■ **PROBLEM TO WORK ON**:
Copy each line of the records that contains the word "keys".

■ **RECORDS**:
^^^^^^^^^^^^^^^^

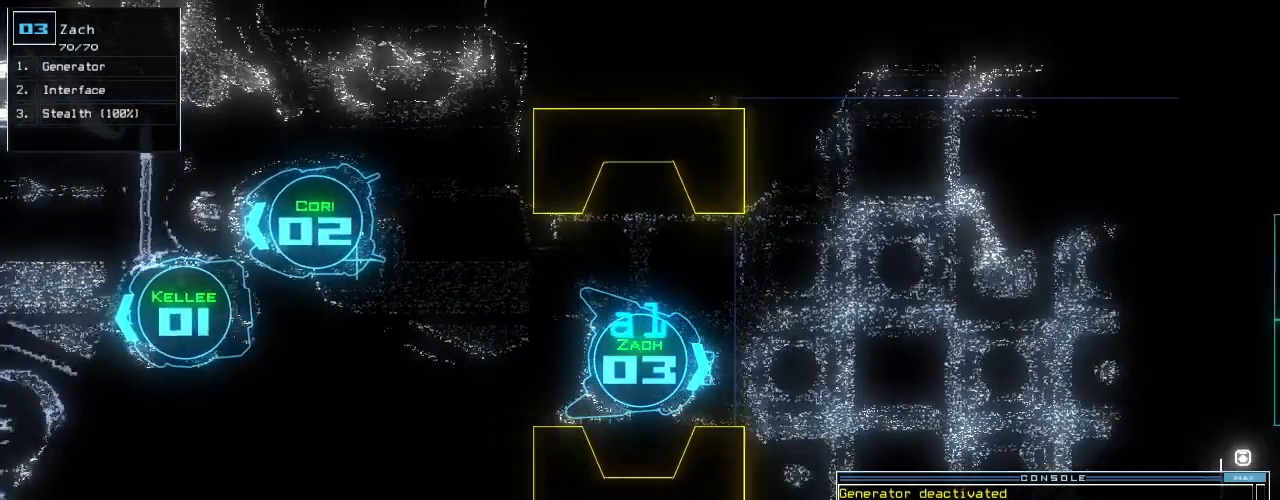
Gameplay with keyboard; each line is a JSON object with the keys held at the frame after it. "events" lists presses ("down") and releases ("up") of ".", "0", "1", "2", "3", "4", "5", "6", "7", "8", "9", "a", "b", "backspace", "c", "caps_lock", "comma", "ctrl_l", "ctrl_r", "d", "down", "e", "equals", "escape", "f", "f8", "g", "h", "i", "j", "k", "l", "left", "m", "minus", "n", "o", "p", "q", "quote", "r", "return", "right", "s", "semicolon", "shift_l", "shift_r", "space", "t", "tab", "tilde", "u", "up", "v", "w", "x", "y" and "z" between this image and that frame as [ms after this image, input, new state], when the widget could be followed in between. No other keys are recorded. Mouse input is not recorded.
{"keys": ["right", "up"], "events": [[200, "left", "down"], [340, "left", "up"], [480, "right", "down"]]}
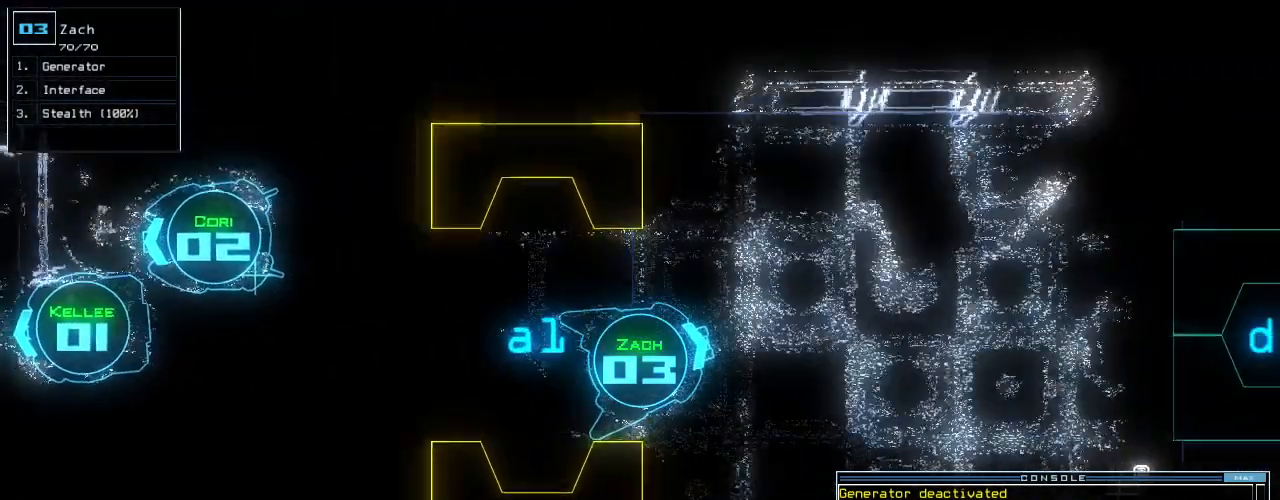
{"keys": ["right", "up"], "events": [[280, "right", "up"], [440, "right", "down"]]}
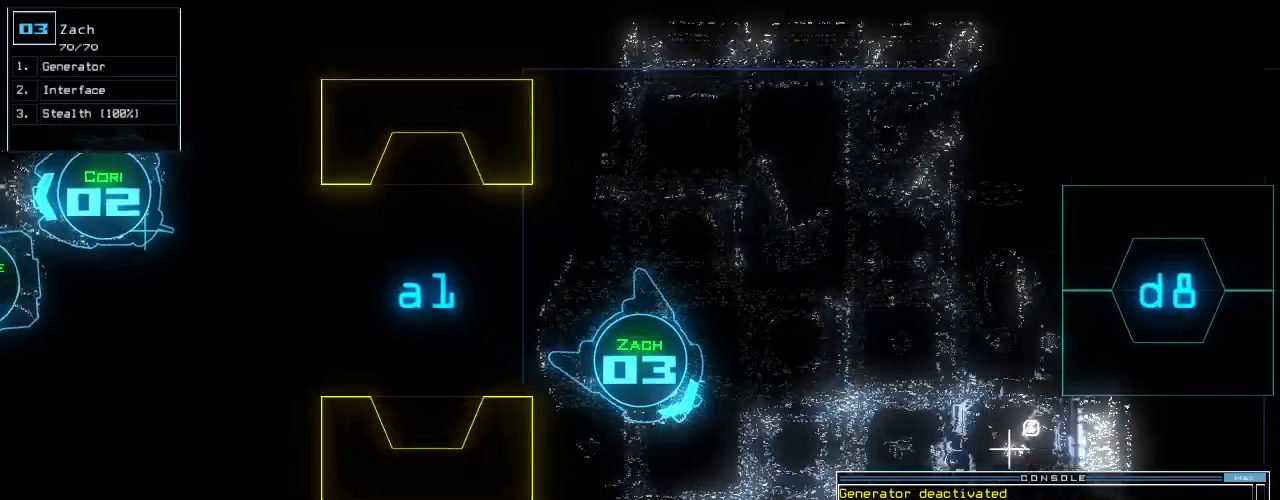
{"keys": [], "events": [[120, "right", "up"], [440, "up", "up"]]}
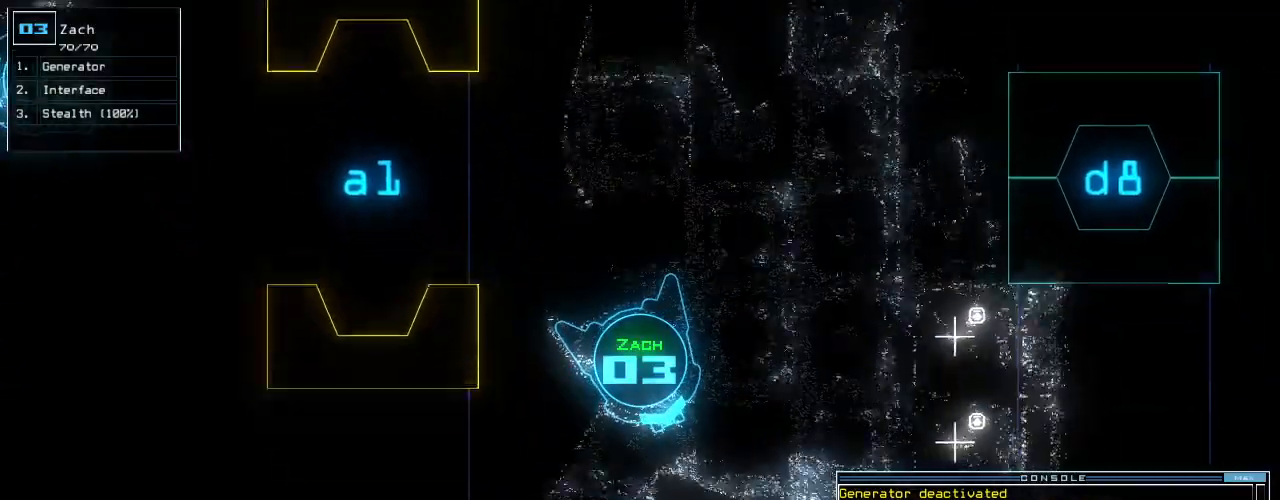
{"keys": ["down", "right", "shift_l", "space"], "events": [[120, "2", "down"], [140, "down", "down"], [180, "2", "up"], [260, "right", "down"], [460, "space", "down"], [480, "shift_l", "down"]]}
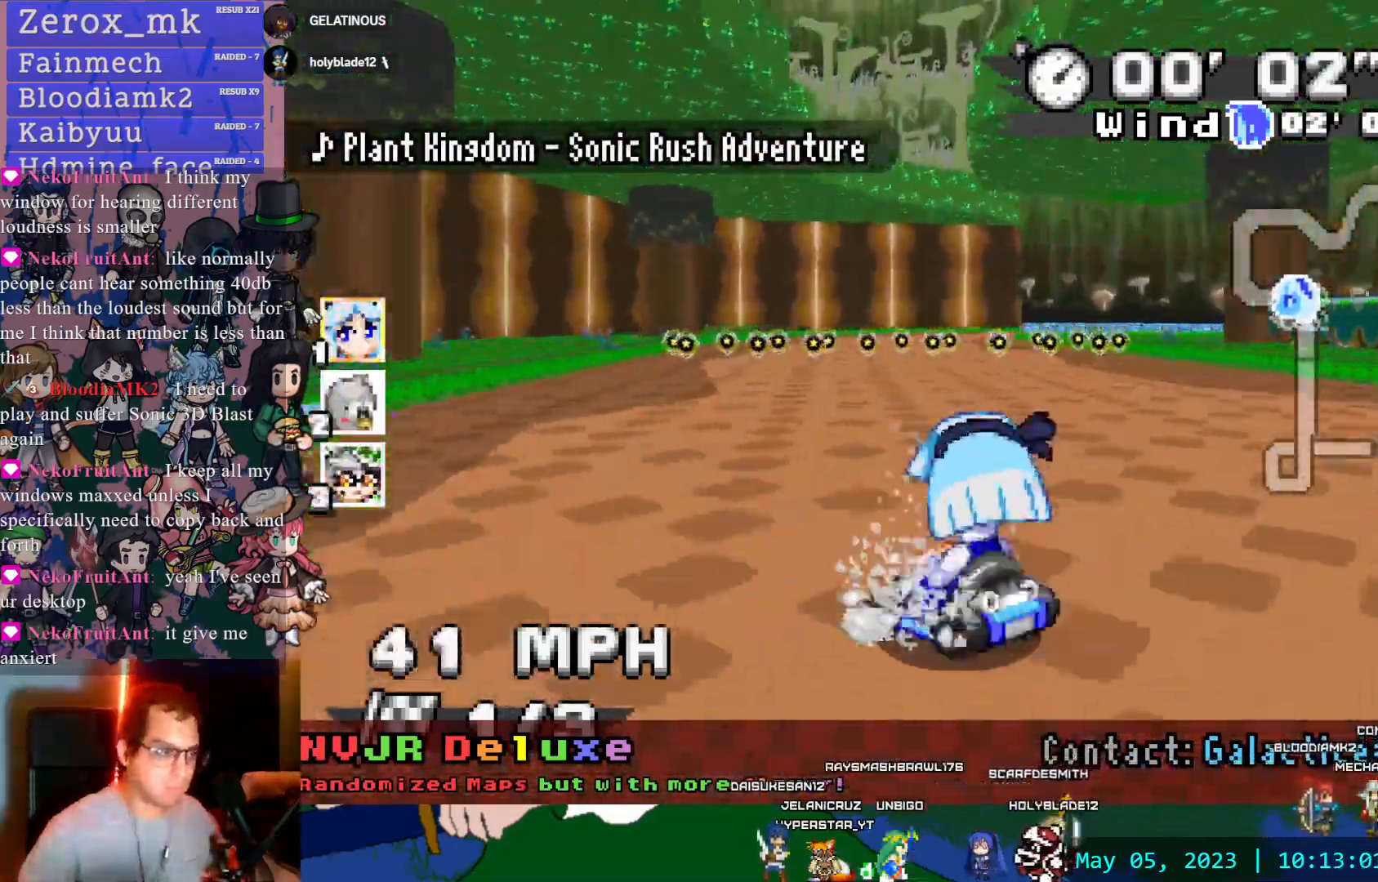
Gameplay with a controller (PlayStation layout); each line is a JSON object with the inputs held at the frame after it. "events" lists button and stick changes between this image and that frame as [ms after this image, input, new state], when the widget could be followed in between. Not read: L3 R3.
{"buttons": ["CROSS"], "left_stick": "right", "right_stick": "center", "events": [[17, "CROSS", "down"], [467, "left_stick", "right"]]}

^^^^^^^^^^^^^^^^

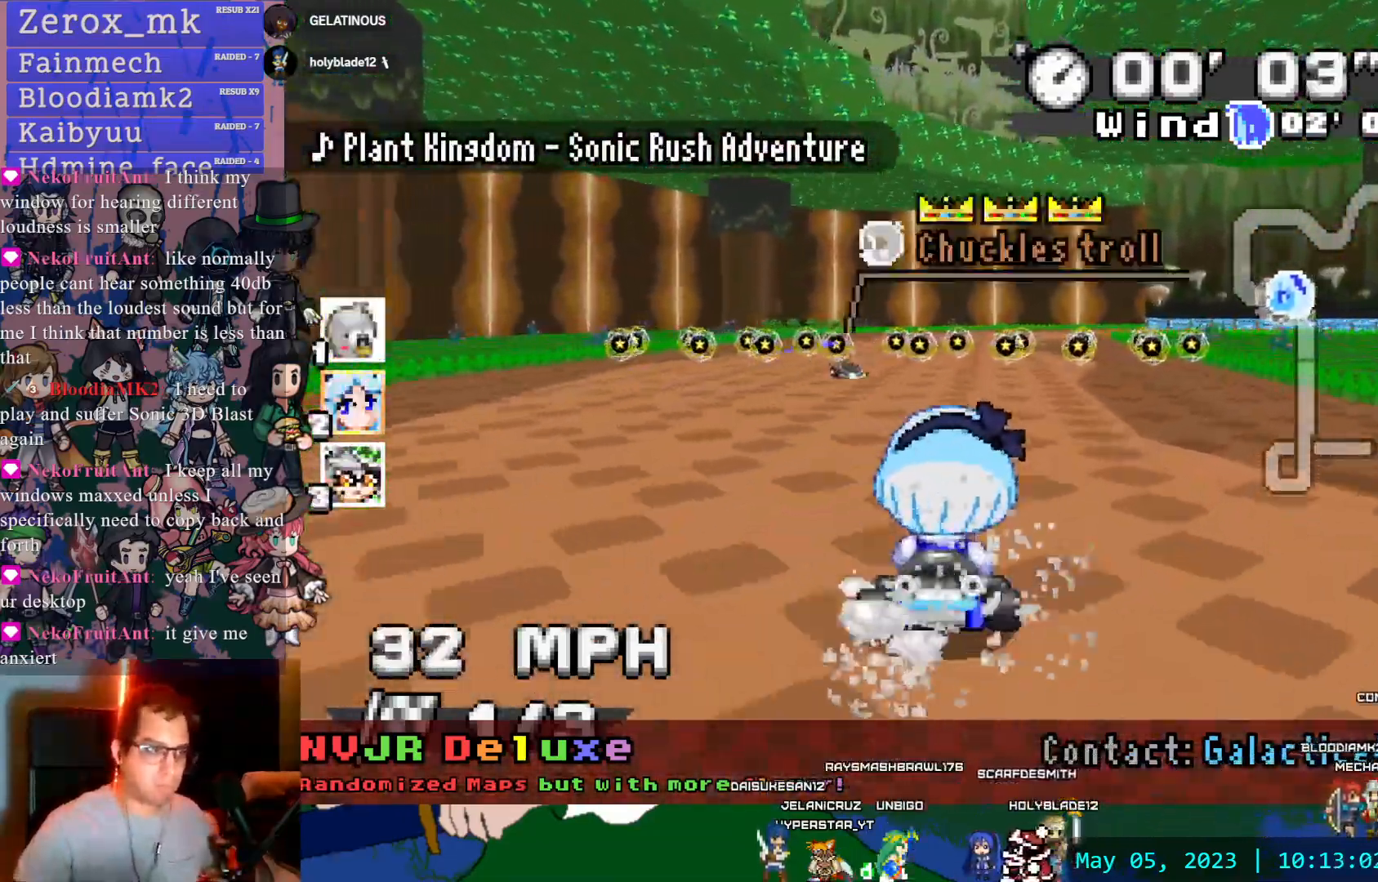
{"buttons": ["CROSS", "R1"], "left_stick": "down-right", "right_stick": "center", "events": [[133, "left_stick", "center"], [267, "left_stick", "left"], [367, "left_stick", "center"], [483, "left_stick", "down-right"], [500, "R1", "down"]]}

^^^^^^^^^^^^^^^^

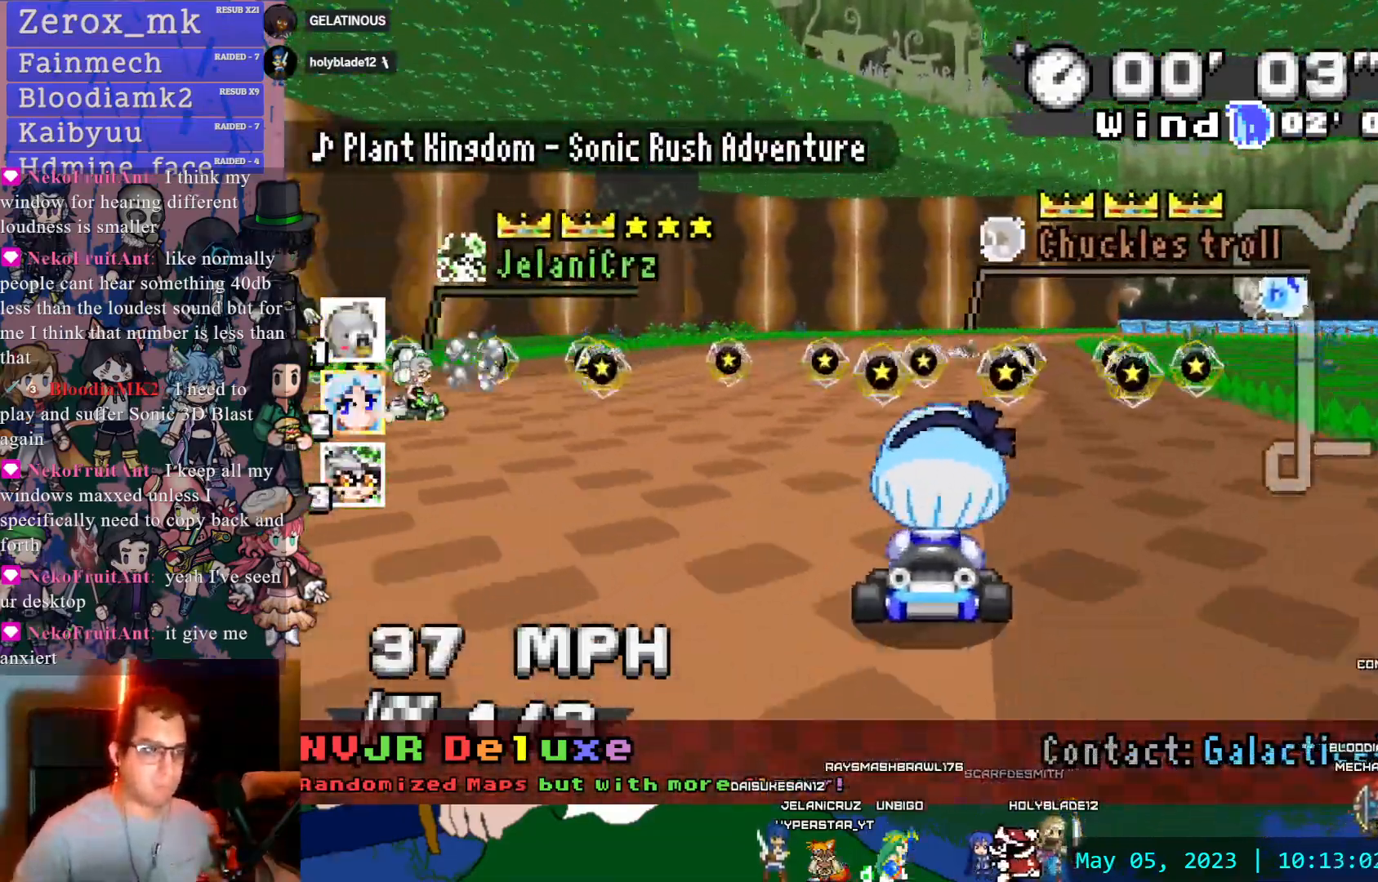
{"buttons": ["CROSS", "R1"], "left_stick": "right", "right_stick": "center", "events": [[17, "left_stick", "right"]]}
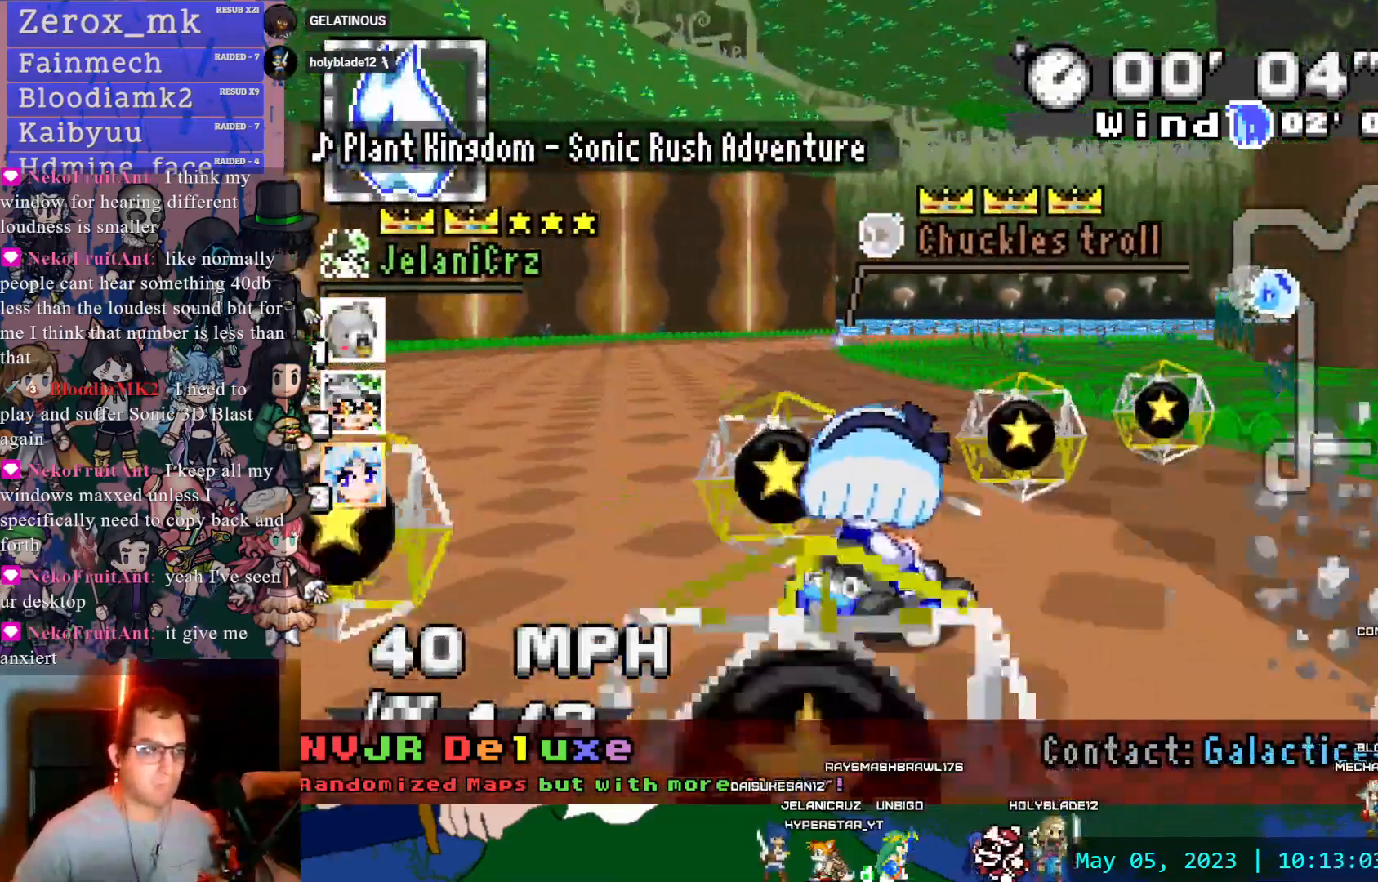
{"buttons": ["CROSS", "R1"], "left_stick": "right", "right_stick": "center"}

^^^^^^^^^^^^^^^^

■ **ANSWER BOX**:
Gameplay with keyboard; each line is a JSON object with the keys held at the frame after it. "events" lists presses ("down") and releases ("up") of ".", "0", "1", "2", "3", "4", "5", "6", "7", "8", "9", "a", "b", "backspace", "c", "caps_lock", "comma", "ctrl_l", "ctrl_r", "d", "down", "e", "equals", "escape", "f", "f8", "g", "h", "i", "j", "k", "l", "left", "m", "minus", "n", "o", "p", "q", "quote", "r", "return", "right", "s", "semicolon", "shift_l", "shift_r", "space", "t", "tab", "tilde", "u", "up", "v", "w", "x", "y" and "z" between this image and that frame as [ms after this image, input, new state], when the widget could be followed in between. No other keys are recorded. Mouse input is not recorded.
{"keys": ["right", "up"], "events": [[200, "left", "down"], [340, "left", "up"], [480, "right", "down"]]}
{"keys": ["right", "up"], "events": [[280, "right", "up"], [440, "right", "down"]]}
{"keys": [], "events": [[120, "right", "up"], [440, "up", "up"]]}
{"keys": ["down", "right", "shift_l", "space"], "events": [[120, "2", "down"], [140, "down", "down"], [180, "2", "up"], [260, "right", "down"], [460, "space", "down"], [480, "shift_l", "down"]]}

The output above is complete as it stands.